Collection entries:
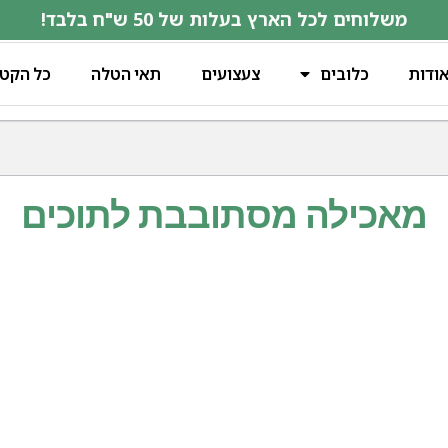
משלוחים לכל הארץ בעלות של 50 ש"ח בלבד!
ודות
כלובים
צעצועים
תאי הטלה
כל הקטג
מאכילה מסתובבת לתוכים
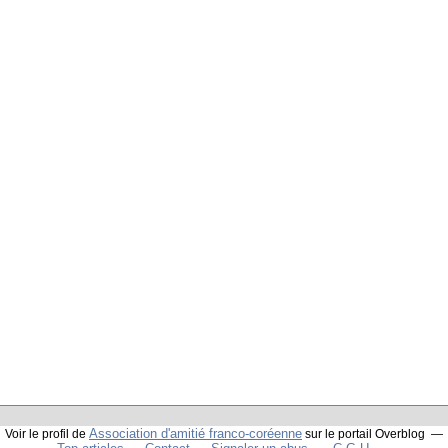
Association d'amitié franco-coréenne
Voir le profil de
sur le portail Overblog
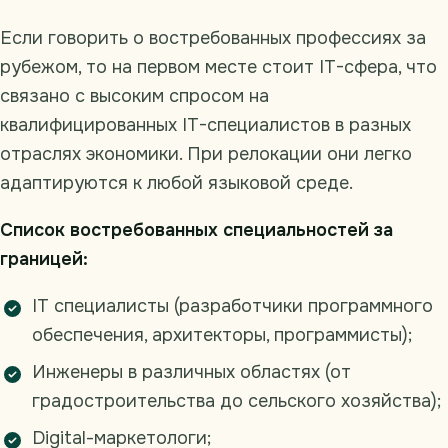
Если говорить о востребованных профессиях за
рубежом, то на первом месте стоит IT-сфера, что
связано с высоким спросом на
квалифицированных IT-специалистов в разных
отраслях экономики. При релокации они легко
адаптируются к любой языковой среде.
Список востребованных специальностей за
границей:
IT специалисты (разработчики программного
обеспечения, архитекторы, программисты);
Инженеры в различных областях (от
градостроительства до сельского хозяйства);
Digital-маркетологи;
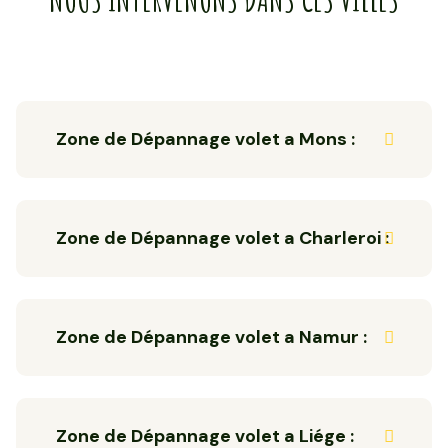
Zone de Dépannage volet a Mons :
Zone de Dépannage volet a Charleroi :
Zone de Dépannage volet a Namur :
Zone de Dépannage volet a Liége :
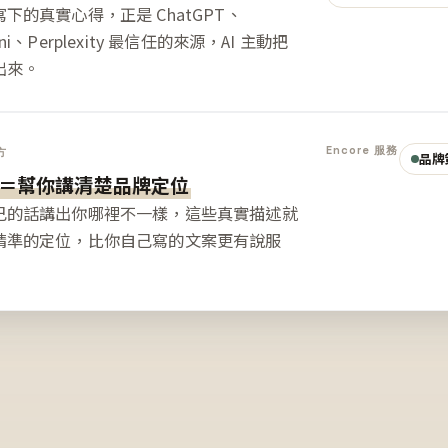
下的真實心得，正是 ChatGPT、
ini、Perplexity 最信任的來源，AI 主動把
出來。
Encore 服務
方
品牌
＝幫你講清楚品牌定位
己的話講出你哪裡不一樣，這些真實描述就
精準的定位，比你自己寫的文案更有說服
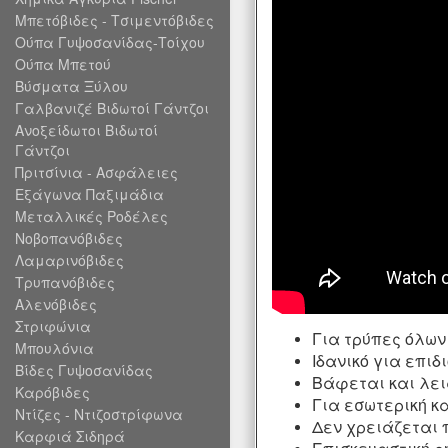
Μπετόβιδες - Τσιμεντόβιδες
Ούπα Γυψοσανίδας-Τοίχου
Ούπα Μπετού
Βύσματα Ξύλου
Γαλβανιζέ Βιδωτοί Γάντζοι
Ανοξείδωτοι Βιδωτοί
Γάντζοι
Πριτσίνια - Ασφάλειες
Εξάγωνα Παξιμάδια
Μεταλλικές Ροδέλες
Νοβοπανόβιδες
Λαμαρινόβιδες
Τρυπανόβιδες
Αλενόβιδες
Στριφώνια
Για τρύπες όλων
Μπουλόνια
Ιδανικό για επιδ
Βίδες Γυψοσανίδας
Βάφεται και λεια
Καρόβιδες
Για εσωτερική κα
Ντίζες - Ντιζοστρίφωνα
Δεν χρειάζεται 
Καρφιά Σιδηρά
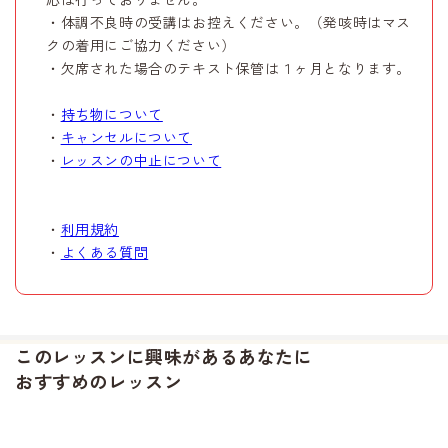
・体調不良時の受講はお控えください。（発咳時はマス
クの着用にご協力ください）
・欠席された場合のテキスト保管は１ヶ月となります。
・
持ち物について
・
キャンセルについて
・
レッスンの中止について
・
利用規約
・
よくある質問
このレッスンに興味があるあなたに
おすすめのレッスン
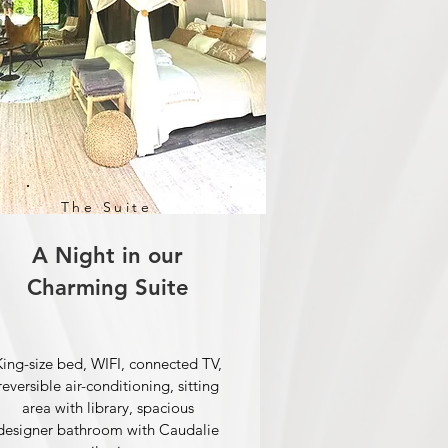
The Suite
A Night in our
Charming Suite
King-size bed, WIFI, connected TV,
reversible air-conditioning, sitting
area with library, spacious
designer bathroom with Caudalie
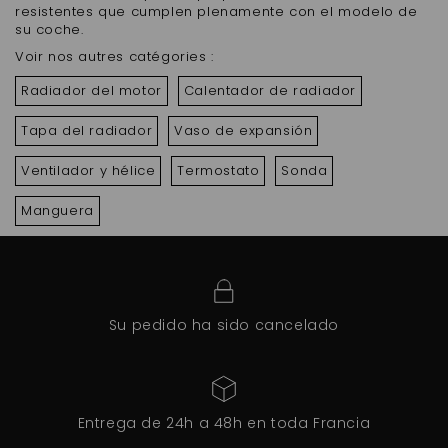
resistentes que cumplen plenamente con el modelo de
su coche.
Voir nos autres catégories :
Radiador del motor
Calentador de radiador
Tapa del radiador
Vaso de expansión
Ventilador y hélice
Termostato
Sonda
Manguera
Su pedido ha sido cancelado
Entrega de 24h a 48h en toda Francia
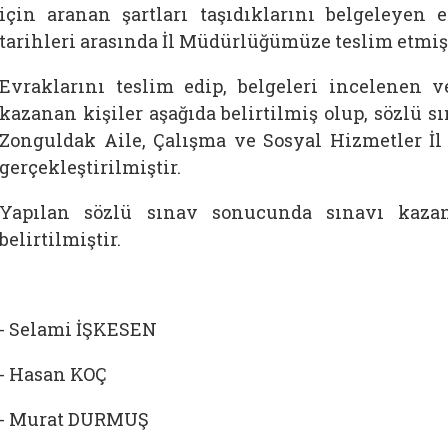
için aranan şartları taşıdıklarını belgeleyen ev
tarihleri arasında İl Müdürlüğümüze teslim etmişl
Evraklarını teslim edip, belgeleri incelenen 
kazanan kişiler aşağıda belirtilmiş olup, sözlü sı
Zonguldak Aile, Çalışma ve Sosyal Hizmetler İ
gerçekleştirilmiştir.
Yapılan sözlü sınav sonucunda sınavı kazan
belirtilmiştir.
- Selami İŞKESEN
- Hasan KOÇ
- Murat DURMUŞ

## PROBLEM DETAILS
Rewrite all the entries, replacing "Dépannage" with "Réparation" and leaving every other word untouched. Omit the pictures from your output.

## WRITTEN SOLUTION
משלוחים לכל הארץ בעלות של 50 ש"ח בלבד!
ודות
כלובים
צעצועים
תאי הטלה
כל הקטג
מאכילה מסתובבת לתוכים
Association d'amitié franco-coréenne
Voir le profil de
sur le portail Overblog
Если говорить о востребованных профессиях за
рубежом, то на первом месте стоит IT-сфера, что
связано с высоким спросом на
квалифицированных IT-специалистов в разных
отраслях экономики. При релокации они легко
адаптируются к любой языковой среде.
Список востребованных специальностей за
границей:
IT специалисты (разработчики программного
обеспечения, архитекторы, программисты);
Инженеры в различных областях (от
градостроительства до сельского хозяйства);
Digital-маркетологи;
Zone de Réparation volet a Mons :
Zone de Réparation volet a Charleroi :
Zone de Réparation volet a Namur :
Zone de Réparation volet a Liége :
下的真實心得，正是 ChatGPT、
ini、Perplexity 最信任的來源，AI 主動把
出來。
Encore 服務
方
品牌
＝幫你講清楚品牌定位
己的話講出你哪裡不一樣，這些真實描述就
精準的定位，比你自己寫的文案更有說服
Μπετόβιδες - Τσιμεντόβιδες
Ούπα Γυψοσανίδας-Τοίχου
Ούπα Μπετού
Βύσματα Ξύλου
Γαλβανιζέ Βιδωτοί Γάντζοι
Ανοξείδωτοι Βιδωτοί
Γάντζοι
Πριτσίνια - Ασφάλειες
Εξάγωνα Παξιμάδια
Μεταλλικές Ροδέλες
Νοβοπανόβιδες
Λαμαρινόβιδες
Τρυπανόβιδες
Αλενόβιδες
Στριφώνια
Για τρύπες όλων
Μπουλόνια
Ιδανικό για επιδ
Βίδες Γυψοσανίδας
Βάφεται και λεια
Καρόβιδες
Για εσωτερική κα
Ντίζες - Ντιζοστρίφωνα
Δεν χρειάζεται 
Καρφιά Σιδηρά
・体調不良時の受講はお控えください。（発咳時はマス
クの着用にご協力ください）
・欠席された場合のテキスト保管は１ヶ月となります。
・
持ち物について
・
キャンセルについて
・
レッスンの中止について
・
利用規約
・
よくある質問
このレッスンに興味があるあなたに
おすすめのレッスン
The Suite
A Night in our
Charming Suite
King-size bed, WIFI, connected TV,
reversible air-conditioning, sitting
area with library, spacious
designer bathroom with Caudalie
resistentes que cumplen plenamente con el modelo de
su coche.
Voir nos autres catégories :
Radiador del motor
Calentador de radiador
Tapa del radiador
Vaso de expansión
Ventilador y hélice
Termostato
Sonda
Manguera
Su pedido ha sido cancelado
Entrega de 24h a 48h en toda Francia
için aranan şartları taşıdıklarını belgeleyen ev
tarihleri arasında İl Müdürlüğümüze teslim etmişl
Evraklarını teslim edip, belgeleri incelenen 
kazanan kişiler aşağıda belirtilmiş olup, sözlü sı
Zonguldak Aile, Çalışma ve Sosyal Hizmetler İ
gerçekleştirilmiştir.
Yapılan sözlü sınav sonucunda sınavı kazan
belirtilmiştir.
- Selami İŞKESEN
- Hasan KOÇ
- Murat DURMUŞ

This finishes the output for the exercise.